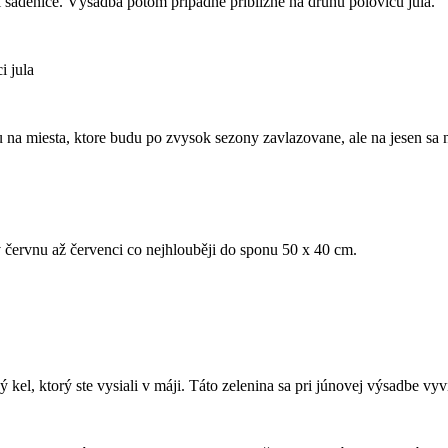
i sadenice. Výsadba potom pripadne približne na druhú polovicu júla.
i jula
na miesta, ktore budu po zvysok sezony zavlazovane, ale na jesen sa n
červnu až červenci co nejhlouběji do spo­nu 50 x 40 cm.
el, ktorý ste vysiali v máji. Táto zelenina sa pri júnovej výsadbe vyví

WRITTEN TASK: Could you retype the records above exactly, omitting the pictures?

WRITTEN RESPONSE:
i sadenice. Výsadba potom pripadne približne na druhú polovicu júla.
i jula
na miesta, ktore budu po zvysok sezony zavlazovane, ale na jesen sa n
červnu až červenci co nejhlouběji do spo­nu 50 x 40 cm.
el, ktorý ste vysiali v máji. Táto zelenina sa pri júnovej výsadbe vyví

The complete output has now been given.